The Liverpool Post newspaper is to close down next week after 158 years publication.
Its website will cease operation on the same date, December 19.
Owned by Trinity Mirror, the paper, based in Old Hall Street, went from daily to weekly in January 2012, and many observers felt then that the writing was on the wall.
Nevertheless, today's announcement has come as a shock to many.
'Heaviest of hearts'
Trinity blamed the digital era for the paper's decline in circulation and advertising revenue: “The Post is a wonderful and much-loved old lady who has simply come to the end of her natural life," said North West Managing Director Steve Anderson Dixon.
“This is a decision we take with the heaviest of hearts. Sadly, the Liverpool city region no longer generates the demand in terms of advertising or circulation, to sustain both the Post and the Liverpool Echo.
Post Editor Mark Thomas said: “It has been a privilege and an honour to edit this great newspaper and having to share this news with its readers is without doubt the saddest moment of my professional career.

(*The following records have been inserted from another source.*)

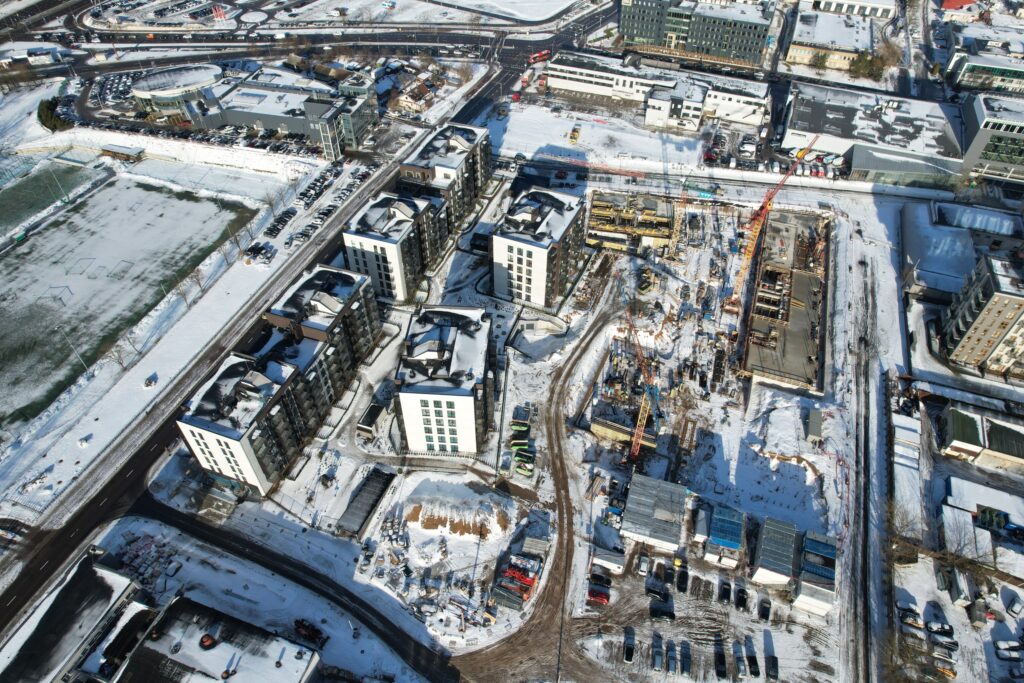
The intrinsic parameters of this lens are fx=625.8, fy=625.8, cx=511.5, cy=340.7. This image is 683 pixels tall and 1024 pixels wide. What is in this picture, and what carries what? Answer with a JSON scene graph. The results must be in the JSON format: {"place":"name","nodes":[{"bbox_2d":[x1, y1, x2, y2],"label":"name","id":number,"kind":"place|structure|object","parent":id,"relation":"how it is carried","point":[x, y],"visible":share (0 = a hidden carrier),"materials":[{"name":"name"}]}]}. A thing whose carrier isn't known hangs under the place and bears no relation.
{"place":"outdoors","nodes":[
{"label":"outdoors","id":0,"kind":"place"},
{"bbox_2d":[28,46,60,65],"label":"building","id":1,"kind":"structure","parent":0,"point":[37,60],"materials":[{"name":"white"}]},
{"bbox_2d":[0,159,100,237],"label":"sports field","id":2,"kind":"structure","parent":0,"point":[5,206],"materials":[{"name":"green plant"}]},
{"bbox_2d":[0,550,149,682],"label":"building","id":3,"kind":"structure","parent":0,"point":[117,590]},
{"bbox_2d":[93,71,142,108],"label":"parking lot","id":4,"kind":"structure","parent":0,"point":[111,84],"materials":[{"name":"grey"}]},
{"bbox_2d":[0,172,257,428],"label":"sports field","id":5,"kind":"structure","parent":0,"point":[9,265],"materials":[{"name":"green"}]},
{"bbox_2d":[41,284,73,306],"label":"soccer goal","id":6,"kind":"object","parent":5,"relation":"on","point":[51,287],"visible":0.94,"materials":[{"name":"grey metal"}]},
{"bbox_2d":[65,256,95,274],"label":"soccer goal","id":7,"kind":"object","parent":5,"relation":"on","point":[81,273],"visible":0.96,"materials":[{"name":"white"}]},
{"bbox_2d":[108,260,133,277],"label":"soccer goal","id":8,"kind":"object","parent":5,"relation":"on","point":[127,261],"visible":0.92,"materials":[{"name":"white"}]},
{"bbox_2d":[129,64,222,120],"label":"round building","id":9,"kind":"structure","parent":0,"point":[179,82],"materials":[{"name":"white"}]},
{"bbox_2d":[1,143,374,547],"label":"snowy ground","id":10,"kind":"structure","parent":0,"point":[151,393],"materials":[{"name":"white snow"}]},
{"bbox_2d":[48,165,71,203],"label":"lamp post","id":11,"kind":"object","parent":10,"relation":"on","point":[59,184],"visible":0.98,"materials":[{"name":"metal"}]},
{"bbox_2d":[59,328,89,376],"label":"lamp post","id":12,"kind":"object","parent":10,"relation":"on","point":[75,353],"visible":0.93,"materials":[{"name":"metal"}]},
{"bbox_2d":[100,144,144,161],"label":"shed","id":13,"kind":"structure","parent":10,"relation":"on","point":[123,150],"materials":[{"name":"wood"}]},
{"bbox_2d":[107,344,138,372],"label":"bare tree","id":14,"kind":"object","parent":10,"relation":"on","point":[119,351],"visible":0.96,"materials":[{"name":"brown plant"}]},
{"bbox_2d":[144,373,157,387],"label":"car","id":15,"kind":"object","parent":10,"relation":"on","point":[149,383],"visible":0.99,"materials":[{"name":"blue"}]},
{"bbox_2d":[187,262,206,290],"label":"bare tree","id":16,"kind":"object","parent":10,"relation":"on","point":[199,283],"visible":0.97,"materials":[{"name":"brown plant"}]},
{"bbox_2d":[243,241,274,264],"label":"car","id":17,"kind":"object","parent":10,"relation":"on","point":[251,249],"visible":0.91,"materials":[{"name":"black metal"}]},
{"bbox_2d":[259,158,370,254],"label":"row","id":18,"kind":"object","parent":10,"relation":"on","point":[327,210],"visible":0.87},
{"bbox_2d":[118,595,321,682],"label":"building","id":19,"kind":"structure","parent":0,"point":[175,606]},
{"bbox_2d":[199,633,216,649],"label":"roof vent","id":20,"kind":"object","parent":19,"relation":"on","point":[207,640],"visible":0.96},
{"bbox_2d":[139,63,379,155],"label":"office building","id":21,"kind":"structure","parent":0,"point":[267,118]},
{"bbox_2d":[0,43,528,649],"label":"road","id":22,"kind":"structure","parent":0,"point":[21,588],"materials":[{"name":"grey asphalt"}]},
{"bbox_2d":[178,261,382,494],"label":"apartment building","id":23,"kind":"structure","parent":0,"point":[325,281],"materials":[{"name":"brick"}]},
{"bbox_2d":[130,499,453,682],"label":"road","id":24,"kind":"structure","parent":0,"point":[393,644],"materials":[{"name":"black asphalt"}]},
{"bbox_2d":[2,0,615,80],"label":"road","id":25,"kind":"structure","parent":0,"point":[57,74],"materials":[{"name":"grey asphalt"}]},
{"bbox_2d":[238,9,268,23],"label":"traffic island","id":26,"kind":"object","parent":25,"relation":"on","point":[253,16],"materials":[{"name":"white snow"}]},
{"bbox_2d":[527,49,550,64],"label":"red bus","id":27,"kind":"object","parent":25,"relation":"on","point":[540,54],"visible":0.89,"materials":[{"name":"red metal"}]},
{"bbox_2d":[341,191,448,303],"label":"apartment building","id":28,"kind":"structure","parent":0,"point":[383,251],"materials":[{"name":"white paint"}]},
{"bbox_2d":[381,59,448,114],"label":"house","id":29,"kind":"structure","parent":0,"point":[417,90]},
{"bbox_2d":[393,305,496,456],"label":"apartment building","id":30,"kind":"structure","parent":0,"point":[459,429],"materials":[{"name":"white paint"}]},
{"bbox_2d":[397,121,493,240],"label":"apartment building","id":31,"kind":"structure","parent":0,"point":[477,184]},
{"bbox_2d":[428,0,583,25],"label":"snowy field","id":32,"kind":"structure","parent":0,"point":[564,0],"materials":[{"name":"white snow"}]},
{"bbox_2d":[134,171,901,682],"label":"construction ground","id":33,"kind":"structure","parent":0,"point":[532,610],"materials":[{"name":"white snow"}]},
{"bbox_2d":[336,467,395,537],"label":"shed","id":34,"kind":"structure","parent":33,"relation":"on","point":[363,496],"materials":[{"name":"grey metal"}]},
{"bbox_2d":[357,400,389,436],"label":"shed","id":35,"kind":"structure","parent":33,"relation":"on","point":[367,421],"materials":[{"name":"metal"}]},
{"bbox_2d":[401,479,515,540],"label":"dirt mound","id":36,"kind":"object","parent":33,"relation":"on","point":[431,520],"visible":0.97,"materials":[{"name":"white snow"}]},
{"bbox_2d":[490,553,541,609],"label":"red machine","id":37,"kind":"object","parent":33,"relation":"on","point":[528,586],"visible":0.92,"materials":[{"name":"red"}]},
{"bbox_2d":[508,404,536,478],"label":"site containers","id":38,"kind":"object","parent":33,"relation":"on","point":[516,423],"visible":0.9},
{"bbox_2d":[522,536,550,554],"label":"container","id":39,"kind":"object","parent":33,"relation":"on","point":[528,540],"visible":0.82,"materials":[{"name":"grey metal"}]},
{"bbox_2d":[587,582,609,604],"label":"red car","id":40,"kind":"object","parent":33,"relation":"on","point":[600,594],"visible":0.97,"materials":[{"name":"red metal"}]},
{"bbox_2d":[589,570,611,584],"label":"car","id":41,"kind":"object","parent":33,"relation":"on","point":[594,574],"visible":0.91,"materials":[{"name":"black metal"}]},
{"bbox_2d":[592,545,626,573],"label":"container","id":42,"kind":"object","parent":33,"relation":"on","point":[618,564],"visible":0.97,"materials":[{"name":"white metal"}]},
{"bbox_2d":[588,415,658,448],"label":"wall","id":43,"kind":"structure","parent":33,"relation":"on","point":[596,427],"materials":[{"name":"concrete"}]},
{"bbox_2d":[623,631,634,662],"label":"car","id":44,"kind":"object","parent":33,"relation":"on","point":[630,652],"visible":0.98,"materials":[{"name":"black metal"}]},
{"bbox_2d":[586,191,676,252],"label":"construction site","id":45,"kind":"object","parent":33,"relation":"on","point":[664,237],"visible":0.79,"materials":[{"name":"yellow"}]},
{"bbox_2d":[636,553,649,576],"label":"car","id":46,"kind":"object","parent":33,"relation":"on","point":[644,568],"visible":0.98,"materials":[{"name":"white metal"}]},
{"bbox_2d":[624,305,664,460],"label":"tower crane","id":47,"kind":"object","parent":33,"relation":"on","point":[644,399],"visible":0.93,"materials":[{"name":"orange metal"}]},
{"bbox_2d":[651,636,662,670],"label":"car","id":48,"kind":"object","parent":33,"relation":"on","point":[658,654],"visible":0.97,"materials":[{"name":"metal"}]},
{"bbox_2d":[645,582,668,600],"label":"car","id":49,"kind":"object","parent":33,"relation":"on","point":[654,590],"visible":0.98,"materials":[{"name":"black metal"}]},
{"bbox_2d":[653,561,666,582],"label":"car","id":50,"kind":"object","parent":33,"relation":"on","point":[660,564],"visible":0.96,"materials":[{"name":"black metal"}]},
{"bbox_2d":[650,596,674,619],"label":"car","id":51,"kind":"object","parent":33,"relation":"on","point":[658,614],"visible":0.98,"materials":[{"name":"black metal"}]},
{"bbox_2d":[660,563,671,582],"label":"car","id":52,"kind":"object","parent":33,"relation":"on","point":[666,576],"visible":0.94,"materials":[{"name":"black metal"}]},
{"bbox_2d":[666,641,677,673],"label":"car","id":53,"kind":"object","parent":33,"relation":"on","point":[672,660],"visible":0.96,"materials":[{"name":"metal"}]},
{"bbox_2d":[676,567,688,592],"label":"car","id":54,"kind":"object","parent":33,"relation":"on","point":[684,580],"visible":0.97,"materials":[{"name":"black metal"}]},
{"bbox_2d":[680,640,691,674],"label":"car","id":55,"kind":"object","parent":33,"relation":"on","point":[688,652],"visible":0.96,"materials":[{"name":"metal"}]},
{"bbox_2d":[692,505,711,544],"label":"container","id":56,"kind":"object","parent":33,"relation":"on","point":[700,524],"visible":0.94,"materials":[{"name":"white metal"}]},
{"bbox_2d":[713,637,726,679],"label":"car","id":57,"kind":"object","parent":33,"relation":"on","point":[722,670],"visible":0.97,"materials":[{"name":"black metal"}]},
{"bbox_2d":[720,580,731,603],"label":"car","id":58,"kind":"object","parent":33,"relation":"on","point":[728,594],"visible":0.96,"materials":[{"name":"black metal"}]},
{"bbox_2d":[733,645,746,678],"label":"car","id":59,"kind":"object","parent":33,"relation":"on","point":[740,668],"visible":0.97,"materials":[{"name":"metal"}]},
{"bbox_2d":[736,586,747,610],"label":"car","id":60,"kind":"object","parent":33,"relation":"on","point":[744,592],"visible":0.97,"materials":[{"name":"black metal"}]},
{"bbox_2d":[746,644,760,676],"label":"car","id":61,"kind":"object","parent":33,"relation":"on","point":[754,674],"visible":0.97,"materials":[{"name":"black metal"}]},
{"bbox_2d":[757,597,771,621],"label":"car","id":62,"kind":"object","parent":33,"relation":"on","point":[764,608],"visible":0.98,"materials":[{"name":"black metal"}]},
{"bbox_2d":[723,138,817,312],"label":"tower crane","id":63,"kind":"object","parent":33,"relation":"on","point":[802,154],"visible":0.97,"materials":[{"name":"orange metal"}]},
{"bbox_2d":[765,653,778,680],"label":"car","id":64,"kind":"object","parent":33,"relation":"on","point":[772,664],"visible":0.98,"materials":[{"name":"black metal"}]},
{"bbox_2d":[805,408,823,442],"label":"shed","id":65,"kind":"structure","parent":33,"relation":"on","point":[814,417],"materials":[{"name":"grey metal"}]},
{"bbox_2d":[446,300,623,682],"label":"dirt road","id":66,"kind":"structure","parent":0,"point":[522,644],"materials":[{"name":"brown soil"}]},
{"bbox_2d":[488,185,588,309],"label":"apartment building","id":67,"kind":"structure","parent":0,"point":[530,261],"materials":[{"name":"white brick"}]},
{"bbox_2d":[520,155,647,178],"label":"tower crane","id":68,"kind":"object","parent":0,"point":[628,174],"visible":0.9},
{"bbox_2d":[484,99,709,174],"label":"snowy field","id":69,"kind":"structure","parent":0,"point":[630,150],"materials":[{"name":"white snow"}]},
{"bbox_2d":[568,125,580,144],"label":"yellow vehicle","id":70,"kind":"object","parent":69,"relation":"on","point":[576,136],"visible":0.98,"materials":[{"name":"yellow metal"}]},
{"bbox_2d":[620,470,688,552],"label":"building","id":71,"kind":"structure","parent":0,"point":[648,504],"materials":[{"name":"grey metal"}]},
{"bbox_2d":[546,52,771,133],"label":"office building","id":72,"kind":"structure","parent":0,"point":[570,86],"materials":[{"name":"white paint"}]},
{"bbox_2d":[618,0,772,64],"label":"office building","id":73,"kind":"structure","parent":0,"point":[628,30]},
{"bbox_2d":[705,503,745,566],"label":"building","id":74,"kind":"structure","parent":0,"point":[732,532],"materials":[{"name":"blue"}]},
{"bbox_2d":[752,515,799,586],"label":"shed","id":75,"kind":"structure","parent":0,"point":[768,554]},
{"bbox_2d":[743,206,829,391],"label":"building","id":76,"kind":"structure","parent":0,"point":[804,277],"materials":[{"name":"concrete"}]},
{"bbox_2d":[794,532,837,616],"label":"building","id":77,"kind":"structure","parent":0,"point":[810,560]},
{"bbox_2d":[784,5,881,72],"label":"building","id":78,"kind":"structure","parent":0,"point":[802,50],"materials":[{"name":"stone"}]},
{"bbox_2d":[799,0,897,19],"label":"building","id":79,"kind":"structure","parent":0,"point":[866,4],"materials":[{"name":"white stone"}]},
{"bbox_2d":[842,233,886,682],"label":"road","id":80,"kind":"structure","parent":0,"point":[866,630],"materials":[{"name":"grey"}]},
{"bbox_2d":[780,82,963,184],"label":"warehouse","id":81,"kind":"structure","parent":0,"point":[792,122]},
{"bbox_2d":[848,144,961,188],"label":"low building","id":82,"kind":"structure","parent":0,"point":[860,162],"materials":[{"name":"grey metal"}]},
{"bbox_2d":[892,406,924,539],"label":"shed","id":83,"kind":"structure","parent":0,"point":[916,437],"materials":[{"name":"white snow"}]},
{"bbox_2d":[899,201,979,299],"label":"building","id":84,"kind":"structure","parent":0,"point":[950,267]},
{"bbox_2d":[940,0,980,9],"label":"red roof","id":85,"kind":"structure","parent":0,"point":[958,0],"materials":[{"name":"red"}]},
{"bbox_2d":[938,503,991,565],"label":"shed","id":86,"kind":"structure","parent":0,"point":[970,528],"materials":[{"name":"white"}]},
{"bbox_2d":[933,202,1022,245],"label":"building","id":87,"kind":"structure","parent":0,"point":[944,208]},
{"bbox_2d":[936,250,1023,376],"label":"apartment building","id":88,"kind":"structure","parent":0,"point":[1008,305],"materials":[{"name":"beige paint"}]},
{"bbox_2d":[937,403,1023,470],"label":"building","id":89,"kind":"structure","parent":0,"point":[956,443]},
{"bbox_2d":[939,476,1023,572],"label":"building","id":90,"kind":"structure","parent":0,"point":[980,502],"materials":[{"name":"white"}]},
{"bbox_2d":[943,25,1023,95],"label":"building","id":91,"kind":"structure","parent":0,"point":[970,78],"materials":[{"name":"white"}]},
{"bbox_2d":[958,88,1023,187],"label":"office building","id":92,"kind":"structure","parent":0,"point":[974,146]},
{"label":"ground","id":93,"kind":"structure","parent":0},
{"bbox_2d":[36,96,71,131],"label":"tree","id":94,"kind":"object","parent":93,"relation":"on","point":[47,106],"visible":0.73,"materials":[{"name":"green plant"}]},
{"bbox_2d":[115,531,180,589],"label":"pile","id":95,"kind":"object","parent":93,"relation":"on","point":[155,572],"visible":0.75,"materials":[{"name":"white"}]},
{"bbox_2d":[293,617,327,646],"label":"red vehicle","id":96,"kind":"object","parent":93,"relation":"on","point":[305,628],"visible":0.95,"materials":[{"name":"red"}]},
{"bbox_2d":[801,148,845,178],"label":"parked cars","id":97,"kind":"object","parent":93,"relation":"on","point":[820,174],"visible":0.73,"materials":[{"name":"metal"}]},
{"bbox_2d":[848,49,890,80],"label":"tree","id":98,"kind":"object","parent":93,"relation":"on","point":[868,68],"visible":0.78,"materials":[{"name":"green plant"}]},
{"bbox_2d":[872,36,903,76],"label":"tree","id":99,"kind":"object","parent":93,"relation":"on","point":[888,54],"visible":0.77,"materials":[{"name":"plant"}]},
{"bbox_2d":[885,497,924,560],"label":"bare tree","id":100,"kind":"object","parent":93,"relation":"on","point":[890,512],"visible":0.81,"materials":[{"name":"plant"}]},
{"bbox_2d":[898,606,921,627],"label":"car","id":101,"kind":"object","parent":93,"relation":"on","point":[908,618],"visible":0.97,"materials":[{"name":"metal"}]},
{"bbox_2d":[926,621,954,637],"label":"car","id":102,"kind":"object","parent":93,"relation":"on","point":[944,628],"visible":0.99,"materials":[{"name":"metal"}]},
{"bbox_2d":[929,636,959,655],"label":"car","id":103,"kind":"object","parent":93,"relation":"on","point":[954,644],"visible":0.95,"materials":[{"name":"metal"}]},
{"bbox_2d":[944,566,970,606],"label":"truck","id":104,"kind":"object","parent":93,"relation":"on","point":[958,590],"visible":0.98,"materials":[{"name":"white"}]},
{"bbox_2d":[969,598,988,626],"label":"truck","id":105,"kind":"object","parent":93,"relation":"on","point":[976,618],"visible":0.99,"materials":[{"name":"grey"}]},
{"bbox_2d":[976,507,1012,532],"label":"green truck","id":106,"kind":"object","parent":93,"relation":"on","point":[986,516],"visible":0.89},
{"bbox_2d":[993,640,1023,660],"label":"car","id":107,"kind":"object","parent":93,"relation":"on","point":[1000,644],"visible":0.99,"materials":[{"name":"white metal"}]},
{"bbox_2d":[1004,592,1022,616],"label":"car","id":108,"kind":"object","parent":93,"relation":"on","point":[1010,608],"visible":0.99,"materials":[{"name":"white"}]}
]}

“On behalf of the team I would like to thank all our loyal readers for their support and encouragement over the years, and I hope they understand how difficult this decision has been for all of us.”
The statement addded: "No journalist jobs are being lost as a result of the closure," and it is perhaps that last comment that says it all.
Many journalists feel the Post has suffered from a lack of journalistic resources.
As a weekly, it could have had the capacity to continue as Merseyside’s paper of record.
At one time, perhaps its heyday, it was a robust rival to its Old Hall Street sister, the Echo, with journalists on each paper bidding to scoop one other while sitting at opposite desks.
For whatever reason, the weekly format just never caught the imagination of readers, and the decline continued.
Poll
Some people believed the Post was an anti-dote to the Echo which highlights Merseyside’s world of crime, gun battles and the seedier side of life in the city region.
Just weeks ago the business lobbying group Downtown Liverpool in Business conducted a poll among its members asking whether they believed news coverage in the Echo harmed the city. The response was a resounding yes.
I spent most of my working life at the Liverpool Echo and the Liverpool Daily Post, writing for both papers with their distinctive styles.
Just as the switch to new technology brought the curtain down on hot metal newspapers in the early 1990s, it seems the age of electronic media has been a death rattle for many fine newspapers.
The big problem is this: who will watch the decision makers with the closure and demise of local newspapers?